19 октября Пушкин написал письмо Чаадаеву — одно из ярчайших его прямых высказываний о смысле русской истории и о нынешнем положении в России (№ 37–37а). Пушкин работал над текстом тщательно, обдумывая каждое выражение, — об этом говорит сохранившаяся черновая редакция, более резкая, чем беловая. Вполне понятно, что Пушкин не хотел обидеть Чаадаева, к тому же письмо он собирался отправить почтой и смягчал, как мог, формулировки. Но все же они получились достаточно определенные и принадлежат теперь к наиболее часто цитируемым словам Пушкина.
Чаадаев, например, утверждает: «В самом начале у нас дикое варварство, потом грубое суеверие, затем жестокое, унизительное владычество завоевателей, владычество, следы которого в нашем образе жизни не изгладились и доныне. Вот горестная история нашей юности. Мы совсем не имели возраста этой безмерной деятельности, этой поэтической игры нравственных сил народа <…> Мы живем в каком-то равнодушии ко всему, в самом тесном горизонте, без прошедшего и будущего».
Пушкин отвечает: «Что же касается нашей исторической ничтожности, то я решительно не могу с вами согласиться. Войны Олега и Святослава и даже удельные усобицы — разве это не та жизнь, полная кипучего брожения и пылкой и бесцельной деятельности, которой отличается юность всех народов?».

**ВХОДНЫЕ ДАННЫЕ**.
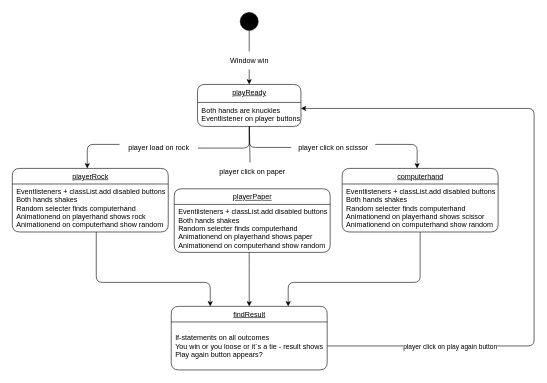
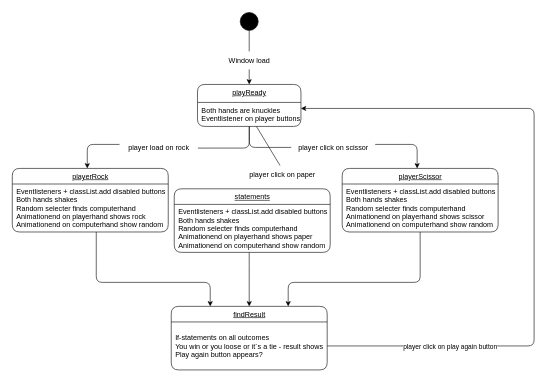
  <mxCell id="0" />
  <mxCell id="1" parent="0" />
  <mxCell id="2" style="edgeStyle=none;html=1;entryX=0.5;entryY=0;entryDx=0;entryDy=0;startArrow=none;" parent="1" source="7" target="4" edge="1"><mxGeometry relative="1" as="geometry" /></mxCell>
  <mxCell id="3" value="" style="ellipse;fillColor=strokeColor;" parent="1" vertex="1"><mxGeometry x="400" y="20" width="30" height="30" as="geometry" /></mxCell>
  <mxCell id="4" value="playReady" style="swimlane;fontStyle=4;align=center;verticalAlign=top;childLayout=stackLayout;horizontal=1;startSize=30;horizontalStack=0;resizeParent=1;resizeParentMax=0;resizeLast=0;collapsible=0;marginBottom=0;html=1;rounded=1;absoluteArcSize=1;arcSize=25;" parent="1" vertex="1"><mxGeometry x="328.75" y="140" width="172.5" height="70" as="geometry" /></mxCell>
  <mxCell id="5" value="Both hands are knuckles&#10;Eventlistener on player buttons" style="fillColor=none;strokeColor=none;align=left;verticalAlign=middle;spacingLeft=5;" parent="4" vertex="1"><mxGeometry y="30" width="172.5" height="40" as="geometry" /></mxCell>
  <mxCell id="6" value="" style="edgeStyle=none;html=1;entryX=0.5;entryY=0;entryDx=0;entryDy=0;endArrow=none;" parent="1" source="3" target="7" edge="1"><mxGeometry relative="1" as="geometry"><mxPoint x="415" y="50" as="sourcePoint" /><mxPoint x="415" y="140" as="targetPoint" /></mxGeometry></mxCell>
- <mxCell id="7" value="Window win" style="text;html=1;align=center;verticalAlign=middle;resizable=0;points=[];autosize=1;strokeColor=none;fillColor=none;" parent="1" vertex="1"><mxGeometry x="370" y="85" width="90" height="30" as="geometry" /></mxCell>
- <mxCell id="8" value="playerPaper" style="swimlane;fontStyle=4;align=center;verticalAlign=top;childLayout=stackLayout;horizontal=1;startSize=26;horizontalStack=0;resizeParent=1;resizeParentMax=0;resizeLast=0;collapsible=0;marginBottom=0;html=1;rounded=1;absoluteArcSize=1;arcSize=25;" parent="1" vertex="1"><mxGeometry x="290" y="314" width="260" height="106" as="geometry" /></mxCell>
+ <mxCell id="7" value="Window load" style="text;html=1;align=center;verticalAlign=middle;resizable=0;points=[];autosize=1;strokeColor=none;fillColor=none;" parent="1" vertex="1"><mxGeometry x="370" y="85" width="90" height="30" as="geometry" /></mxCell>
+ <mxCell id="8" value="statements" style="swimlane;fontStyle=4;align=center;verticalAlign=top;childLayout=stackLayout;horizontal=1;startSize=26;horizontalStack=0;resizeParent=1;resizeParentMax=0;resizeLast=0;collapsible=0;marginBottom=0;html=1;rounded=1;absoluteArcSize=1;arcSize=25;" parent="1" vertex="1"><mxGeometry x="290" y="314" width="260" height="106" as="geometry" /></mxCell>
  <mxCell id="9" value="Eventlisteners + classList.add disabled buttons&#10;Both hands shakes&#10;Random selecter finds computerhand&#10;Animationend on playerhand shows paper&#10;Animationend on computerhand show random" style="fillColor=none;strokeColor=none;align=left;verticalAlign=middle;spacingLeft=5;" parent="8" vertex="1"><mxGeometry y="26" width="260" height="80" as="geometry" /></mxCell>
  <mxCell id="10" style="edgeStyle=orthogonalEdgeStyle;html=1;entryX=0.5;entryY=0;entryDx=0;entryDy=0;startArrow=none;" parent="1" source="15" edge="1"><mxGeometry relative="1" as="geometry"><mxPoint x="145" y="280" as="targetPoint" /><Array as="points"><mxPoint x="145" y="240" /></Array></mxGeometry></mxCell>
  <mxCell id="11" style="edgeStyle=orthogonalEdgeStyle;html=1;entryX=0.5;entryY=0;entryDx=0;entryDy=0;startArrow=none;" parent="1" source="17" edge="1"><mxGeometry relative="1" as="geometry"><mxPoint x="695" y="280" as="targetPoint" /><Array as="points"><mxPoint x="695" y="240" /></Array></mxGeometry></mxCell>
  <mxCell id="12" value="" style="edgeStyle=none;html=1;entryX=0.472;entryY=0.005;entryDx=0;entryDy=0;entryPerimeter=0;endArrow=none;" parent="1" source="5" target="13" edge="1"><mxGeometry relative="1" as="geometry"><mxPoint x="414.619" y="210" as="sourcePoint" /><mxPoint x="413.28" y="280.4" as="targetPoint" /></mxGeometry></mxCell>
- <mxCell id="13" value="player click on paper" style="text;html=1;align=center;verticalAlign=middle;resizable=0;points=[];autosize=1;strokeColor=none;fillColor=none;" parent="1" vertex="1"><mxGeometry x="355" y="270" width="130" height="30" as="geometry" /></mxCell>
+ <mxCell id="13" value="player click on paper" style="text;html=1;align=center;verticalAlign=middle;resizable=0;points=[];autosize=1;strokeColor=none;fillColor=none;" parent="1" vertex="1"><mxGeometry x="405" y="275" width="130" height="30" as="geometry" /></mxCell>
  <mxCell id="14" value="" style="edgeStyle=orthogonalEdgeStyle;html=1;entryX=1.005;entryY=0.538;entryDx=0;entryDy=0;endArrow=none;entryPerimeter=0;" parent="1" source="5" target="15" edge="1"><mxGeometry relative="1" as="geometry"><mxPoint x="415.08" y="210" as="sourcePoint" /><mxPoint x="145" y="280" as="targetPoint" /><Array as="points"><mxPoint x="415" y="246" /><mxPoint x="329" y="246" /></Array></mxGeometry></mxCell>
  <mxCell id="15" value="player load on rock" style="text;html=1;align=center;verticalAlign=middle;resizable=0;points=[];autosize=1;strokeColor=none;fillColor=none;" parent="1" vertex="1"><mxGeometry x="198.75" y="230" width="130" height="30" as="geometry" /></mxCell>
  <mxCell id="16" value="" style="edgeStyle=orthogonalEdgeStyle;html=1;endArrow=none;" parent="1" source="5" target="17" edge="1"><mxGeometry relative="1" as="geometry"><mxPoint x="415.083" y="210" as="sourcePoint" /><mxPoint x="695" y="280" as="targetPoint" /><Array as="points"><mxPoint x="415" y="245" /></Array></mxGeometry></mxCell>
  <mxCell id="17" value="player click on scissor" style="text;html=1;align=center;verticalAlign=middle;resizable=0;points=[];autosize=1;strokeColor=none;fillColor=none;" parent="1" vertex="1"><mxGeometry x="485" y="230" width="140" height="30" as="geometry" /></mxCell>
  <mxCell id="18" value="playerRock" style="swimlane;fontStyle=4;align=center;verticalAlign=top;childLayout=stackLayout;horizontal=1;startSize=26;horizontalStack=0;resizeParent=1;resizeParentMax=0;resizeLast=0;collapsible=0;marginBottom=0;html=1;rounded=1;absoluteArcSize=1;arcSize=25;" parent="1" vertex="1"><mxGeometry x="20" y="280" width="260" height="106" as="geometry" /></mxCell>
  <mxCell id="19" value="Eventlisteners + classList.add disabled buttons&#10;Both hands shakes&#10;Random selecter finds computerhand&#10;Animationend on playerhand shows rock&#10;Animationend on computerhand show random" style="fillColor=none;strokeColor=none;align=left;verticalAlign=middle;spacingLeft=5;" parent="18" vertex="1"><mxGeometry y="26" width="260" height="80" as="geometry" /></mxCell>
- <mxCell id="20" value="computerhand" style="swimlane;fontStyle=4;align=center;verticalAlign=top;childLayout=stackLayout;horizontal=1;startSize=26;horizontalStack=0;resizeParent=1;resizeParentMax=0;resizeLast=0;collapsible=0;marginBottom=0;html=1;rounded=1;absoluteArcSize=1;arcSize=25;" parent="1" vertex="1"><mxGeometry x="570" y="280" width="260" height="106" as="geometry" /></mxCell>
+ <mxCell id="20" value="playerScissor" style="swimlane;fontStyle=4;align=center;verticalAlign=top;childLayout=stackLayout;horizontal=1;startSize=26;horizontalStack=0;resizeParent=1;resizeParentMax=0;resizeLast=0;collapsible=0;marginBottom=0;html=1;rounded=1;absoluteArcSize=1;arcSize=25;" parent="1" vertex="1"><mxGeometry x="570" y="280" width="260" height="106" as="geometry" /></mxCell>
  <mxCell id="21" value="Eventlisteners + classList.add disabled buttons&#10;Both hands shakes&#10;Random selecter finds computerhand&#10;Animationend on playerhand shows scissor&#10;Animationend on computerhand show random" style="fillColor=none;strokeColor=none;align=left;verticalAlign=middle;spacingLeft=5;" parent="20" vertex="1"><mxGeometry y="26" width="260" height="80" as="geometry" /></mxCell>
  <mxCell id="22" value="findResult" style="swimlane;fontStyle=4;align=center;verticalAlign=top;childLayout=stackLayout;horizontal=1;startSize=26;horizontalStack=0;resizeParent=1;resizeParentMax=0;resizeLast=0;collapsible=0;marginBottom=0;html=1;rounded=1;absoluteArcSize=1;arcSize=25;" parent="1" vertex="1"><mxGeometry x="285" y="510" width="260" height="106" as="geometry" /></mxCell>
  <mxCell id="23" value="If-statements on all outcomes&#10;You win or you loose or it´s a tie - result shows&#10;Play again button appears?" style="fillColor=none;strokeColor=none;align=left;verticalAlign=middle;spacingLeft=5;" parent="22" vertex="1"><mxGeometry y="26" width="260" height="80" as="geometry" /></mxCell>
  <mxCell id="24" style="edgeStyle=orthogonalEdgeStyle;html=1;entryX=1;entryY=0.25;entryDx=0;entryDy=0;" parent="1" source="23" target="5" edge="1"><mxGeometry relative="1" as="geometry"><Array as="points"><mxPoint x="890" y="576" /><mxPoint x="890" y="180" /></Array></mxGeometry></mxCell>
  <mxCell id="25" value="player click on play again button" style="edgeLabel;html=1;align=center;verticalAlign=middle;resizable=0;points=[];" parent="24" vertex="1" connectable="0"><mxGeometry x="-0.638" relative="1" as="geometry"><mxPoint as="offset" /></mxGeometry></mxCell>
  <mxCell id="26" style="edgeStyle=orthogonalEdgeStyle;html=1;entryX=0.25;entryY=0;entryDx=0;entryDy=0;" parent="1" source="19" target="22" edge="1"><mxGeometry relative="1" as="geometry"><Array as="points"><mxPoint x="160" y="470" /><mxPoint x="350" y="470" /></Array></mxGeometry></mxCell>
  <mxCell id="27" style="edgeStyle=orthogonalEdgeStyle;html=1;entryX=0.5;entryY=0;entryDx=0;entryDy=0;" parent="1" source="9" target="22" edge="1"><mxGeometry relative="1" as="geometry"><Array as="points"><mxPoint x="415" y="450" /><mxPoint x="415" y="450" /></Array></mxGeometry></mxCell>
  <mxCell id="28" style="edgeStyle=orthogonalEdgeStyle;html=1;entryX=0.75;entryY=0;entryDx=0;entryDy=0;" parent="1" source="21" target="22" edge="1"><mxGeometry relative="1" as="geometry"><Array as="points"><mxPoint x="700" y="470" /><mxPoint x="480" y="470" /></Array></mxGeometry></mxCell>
---
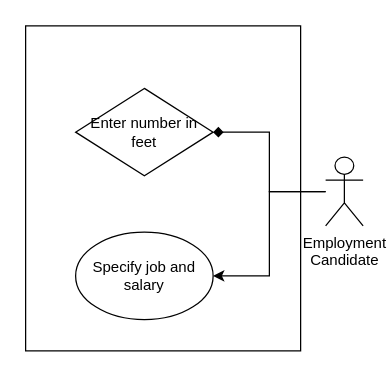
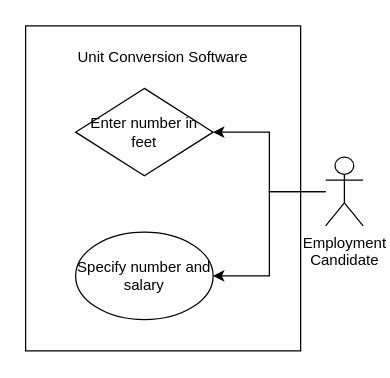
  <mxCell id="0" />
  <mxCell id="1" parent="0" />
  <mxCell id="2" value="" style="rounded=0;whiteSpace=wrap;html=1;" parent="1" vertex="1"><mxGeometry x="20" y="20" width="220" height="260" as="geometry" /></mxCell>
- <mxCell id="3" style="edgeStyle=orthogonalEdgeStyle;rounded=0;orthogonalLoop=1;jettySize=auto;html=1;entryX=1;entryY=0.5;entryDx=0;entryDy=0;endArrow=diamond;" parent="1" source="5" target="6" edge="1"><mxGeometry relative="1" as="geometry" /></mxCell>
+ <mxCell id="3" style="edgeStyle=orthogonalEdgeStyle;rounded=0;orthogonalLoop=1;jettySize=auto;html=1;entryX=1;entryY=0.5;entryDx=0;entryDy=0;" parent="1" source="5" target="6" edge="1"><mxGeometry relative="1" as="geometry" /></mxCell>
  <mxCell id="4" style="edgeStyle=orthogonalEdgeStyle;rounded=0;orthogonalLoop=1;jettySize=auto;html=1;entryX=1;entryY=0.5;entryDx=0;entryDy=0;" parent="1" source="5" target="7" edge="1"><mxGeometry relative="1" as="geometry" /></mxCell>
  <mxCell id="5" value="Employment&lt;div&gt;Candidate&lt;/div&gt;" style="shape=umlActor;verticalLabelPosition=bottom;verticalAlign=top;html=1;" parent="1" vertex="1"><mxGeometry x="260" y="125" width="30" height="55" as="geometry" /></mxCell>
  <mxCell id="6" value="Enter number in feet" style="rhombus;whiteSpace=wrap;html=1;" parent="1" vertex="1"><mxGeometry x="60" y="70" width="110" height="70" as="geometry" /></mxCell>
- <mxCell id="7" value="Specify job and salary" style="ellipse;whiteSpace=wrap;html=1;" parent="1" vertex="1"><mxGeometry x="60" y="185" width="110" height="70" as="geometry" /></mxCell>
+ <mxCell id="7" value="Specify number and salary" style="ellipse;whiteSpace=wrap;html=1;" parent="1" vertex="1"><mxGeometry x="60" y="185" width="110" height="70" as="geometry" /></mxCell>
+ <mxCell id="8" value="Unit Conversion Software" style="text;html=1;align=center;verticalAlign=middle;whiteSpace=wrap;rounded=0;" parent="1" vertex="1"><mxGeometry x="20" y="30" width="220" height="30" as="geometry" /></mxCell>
...
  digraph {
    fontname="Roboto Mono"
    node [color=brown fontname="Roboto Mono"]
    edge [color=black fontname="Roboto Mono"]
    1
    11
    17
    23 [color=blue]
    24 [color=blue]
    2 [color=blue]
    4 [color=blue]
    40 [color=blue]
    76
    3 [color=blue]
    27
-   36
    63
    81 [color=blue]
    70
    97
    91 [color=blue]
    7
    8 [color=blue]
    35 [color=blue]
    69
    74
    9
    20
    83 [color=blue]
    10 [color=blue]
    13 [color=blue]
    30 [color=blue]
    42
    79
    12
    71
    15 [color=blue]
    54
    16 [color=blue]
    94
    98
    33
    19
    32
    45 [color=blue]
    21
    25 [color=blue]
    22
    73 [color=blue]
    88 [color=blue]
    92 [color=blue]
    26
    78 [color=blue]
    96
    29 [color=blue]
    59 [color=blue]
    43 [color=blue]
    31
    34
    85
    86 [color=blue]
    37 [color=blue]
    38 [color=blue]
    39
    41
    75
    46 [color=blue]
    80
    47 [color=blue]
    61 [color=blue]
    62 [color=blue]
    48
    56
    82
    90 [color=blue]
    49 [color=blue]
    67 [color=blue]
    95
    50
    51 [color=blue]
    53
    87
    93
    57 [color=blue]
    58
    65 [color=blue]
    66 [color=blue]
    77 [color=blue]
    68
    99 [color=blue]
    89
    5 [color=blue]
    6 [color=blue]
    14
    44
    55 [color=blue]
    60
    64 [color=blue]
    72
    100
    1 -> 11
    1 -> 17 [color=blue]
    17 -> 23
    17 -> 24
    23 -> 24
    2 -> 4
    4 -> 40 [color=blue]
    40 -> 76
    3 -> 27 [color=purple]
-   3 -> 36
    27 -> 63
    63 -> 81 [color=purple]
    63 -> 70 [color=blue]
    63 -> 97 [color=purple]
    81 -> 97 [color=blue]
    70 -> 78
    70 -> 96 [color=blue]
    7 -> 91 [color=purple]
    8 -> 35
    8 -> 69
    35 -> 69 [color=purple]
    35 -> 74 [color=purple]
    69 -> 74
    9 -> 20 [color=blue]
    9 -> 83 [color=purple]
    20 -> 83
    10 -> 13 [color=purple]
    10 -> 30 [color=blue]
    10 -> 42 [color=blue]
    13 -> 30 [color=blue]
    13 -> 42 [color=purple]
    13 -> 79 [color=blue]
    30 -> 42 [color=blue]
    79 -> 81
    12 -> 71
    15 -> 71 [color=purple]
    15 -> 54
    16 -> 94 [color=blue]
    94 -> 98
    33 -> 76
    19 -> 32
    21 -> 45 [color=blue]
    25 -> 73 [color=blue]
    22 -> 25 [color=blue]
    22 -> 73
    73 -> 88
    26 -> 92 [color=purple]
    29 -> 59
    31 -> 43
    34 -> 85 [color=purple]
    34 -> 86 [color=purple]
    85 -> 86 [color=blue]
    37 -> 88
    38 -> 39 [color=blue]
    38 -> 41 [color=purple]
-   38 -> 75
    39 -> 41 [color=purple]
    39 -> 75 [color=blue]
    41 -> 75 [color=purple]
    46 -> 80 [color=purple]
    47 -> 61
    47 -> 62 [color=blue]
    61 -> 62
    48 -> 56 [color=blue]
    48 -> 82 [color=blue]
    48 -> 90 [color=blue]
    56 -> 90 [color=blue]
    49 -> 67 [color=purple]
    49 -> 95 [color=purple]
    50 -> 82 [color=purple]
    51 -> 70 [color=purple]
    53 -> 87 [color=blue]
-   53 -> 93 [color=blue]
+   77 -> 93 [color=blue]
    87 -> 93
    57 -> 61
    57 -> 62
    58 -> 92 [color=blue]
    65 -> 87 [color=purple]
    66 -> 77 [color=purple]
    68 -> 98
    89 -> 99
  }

**ЧТО СДЕЛАТЬ**.
1. Какого числа Пушкин написал письмо Чаадаеву, согласно тексту о письме Пушкина Чаадаеву?
2. Пожалуйста, подсчитайте, в скольких строках записей встречается слово «selecter», и укажите только число.
Записи никак не связаны с текстом.

**РЕЗУЛЬТАТЫ ЗАДАНИЙ**.
1. 19 октября.

2. 3